CoWoS Expansion Concerns
In the meantime, supply chain constraints and geopolitical uncertainties may bring concerns to TSMC’s CoWoS expansion plans, as highlighted by Commercial Times.
The report, citing analysts, notes that TSMC would reassess its CoWoS capacity for 2026 after receiving customer feedback around mid-May.
Commercial Times reports that TSMC’s CoWoS monthly capacity in 2026 is anticipated to reach 105K to 125K units, up from 70K to 75K units by the end of 2025. However, if Trump’s tariff policies stay in place, it could negatively impact the global economy and AI capital spending in the long term.
Tariff Threats: More Investments to Come?
In the January earnings call, TSMC set a 2025 capex target of $38 billion to $42 billion, a 27.5-41% increase from 2024. However, in March, the company pledged an additional $100 billion investment in the U.S. to build three new fabs and two advanced packaging facilities.
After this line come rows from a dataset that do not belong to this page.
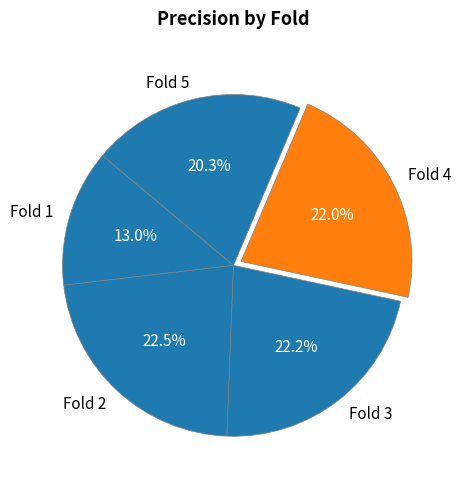

Which has a higher value, Fold 4 or Fold 5?

Fold 4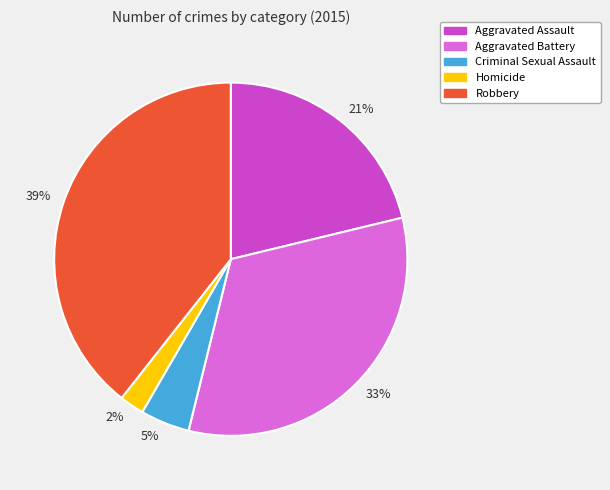

True or false: Aggravated Assault accounts for 8% of the total.

False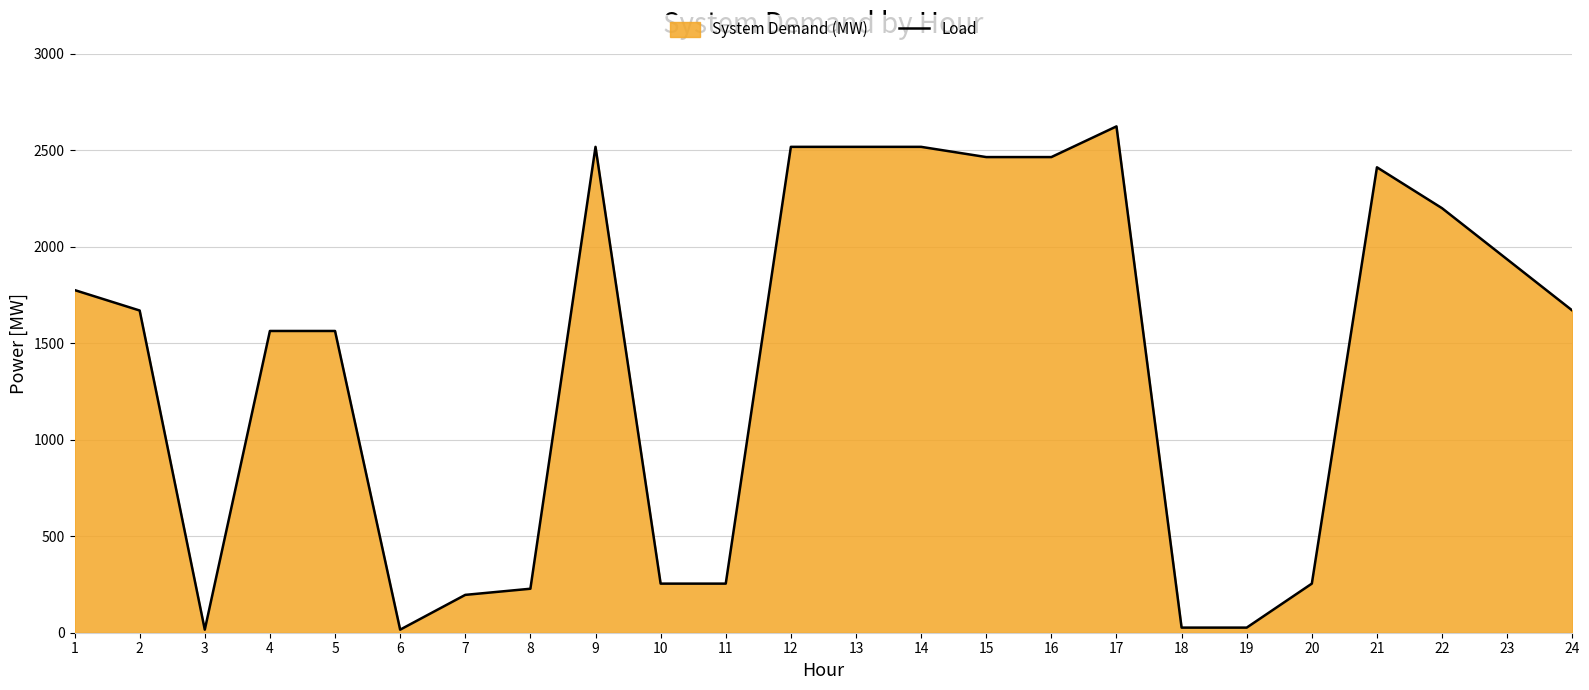

Count the number of data series in this chart.

1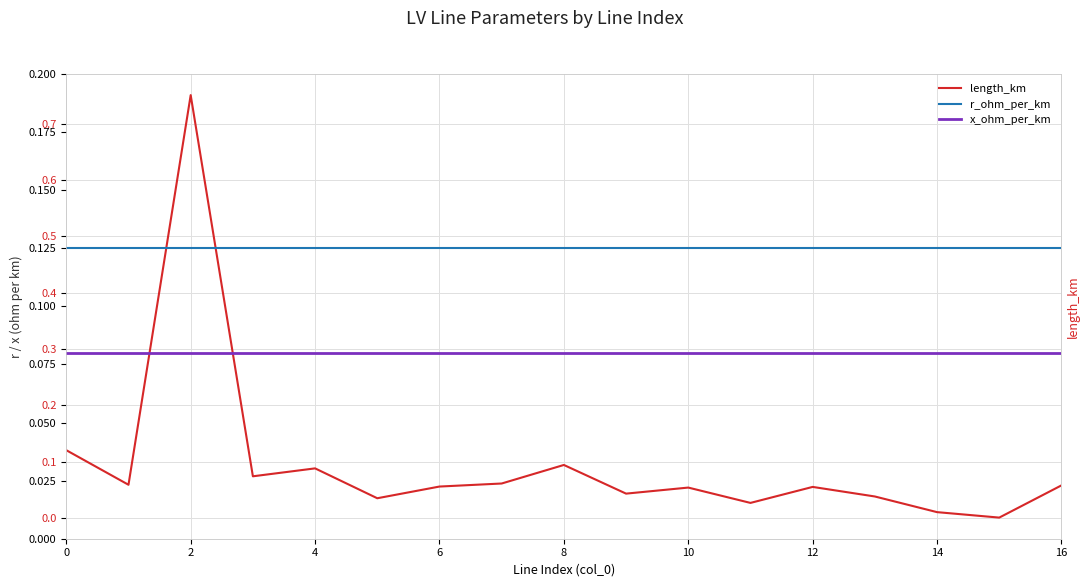

True or false: x_ohm_per_km and r_ohm_per_km cross at least once.

False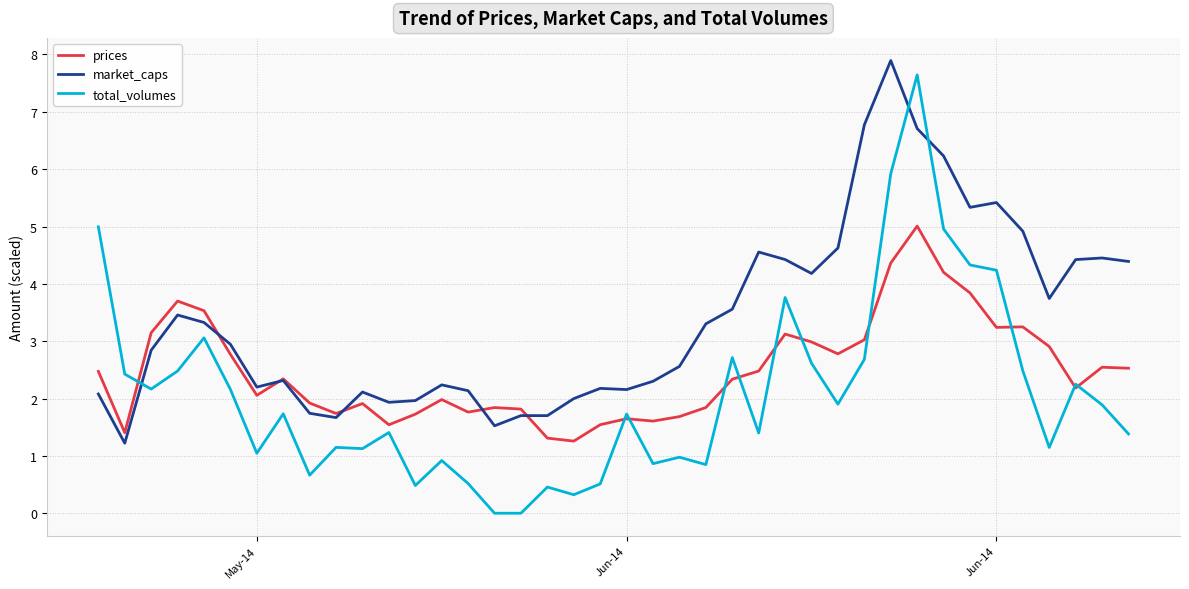

How many times do total_volumes and market_caps cross each other?

3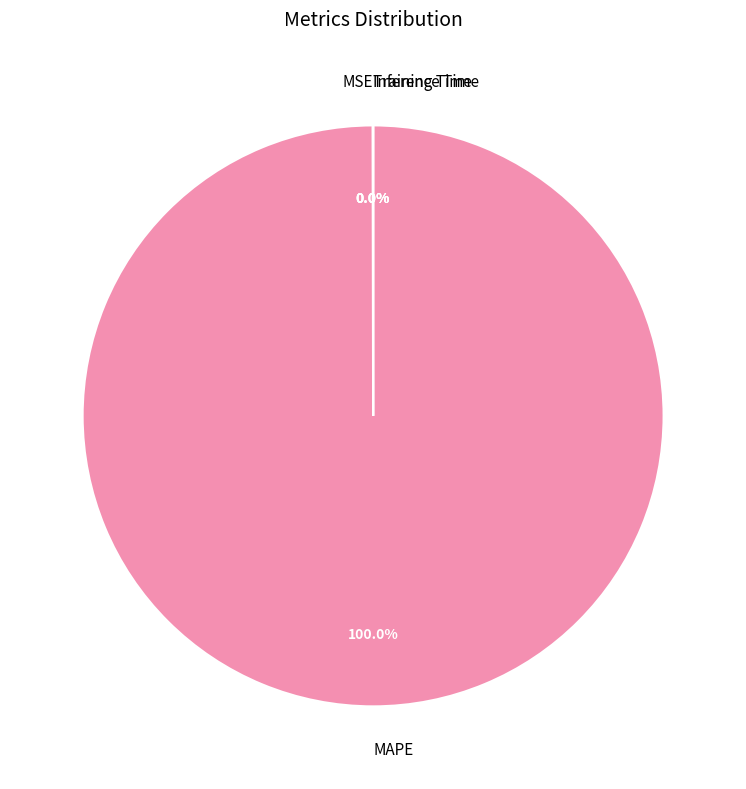

What is the largest slice in the pie chart?

MAPE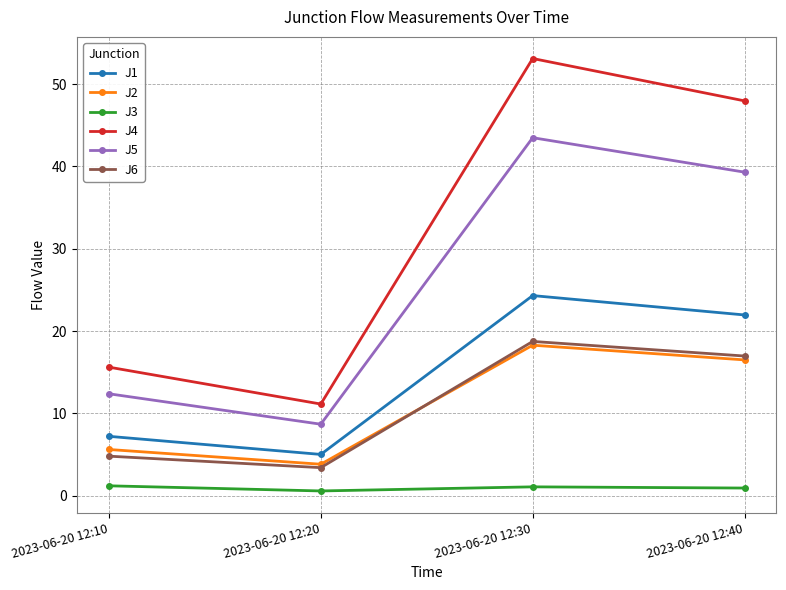

True or false: J5 and J6 cross at least once.

False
This has raised concerns about further capex increases, putting pressure on its cash flow.
President Trump reportedly told TSMC it would face a tax of up to 100% if it did not build its factories in the U.S., making the company’s next move highly anticipated. Meanwhile, as Trump’s reciprocal tariffs go into effect on April 9, semiconductors have been temporarily exempted from the import restrictions.
Additionally, following the U.S. Commerce Department’s late 2024 investigation into whether TSMC produced AI chips for Huawei, recent reports indicate that the foundry giant could face a penalty exceeding $1 billion, according to Reuters. The progression of this issue is also worth monitoring.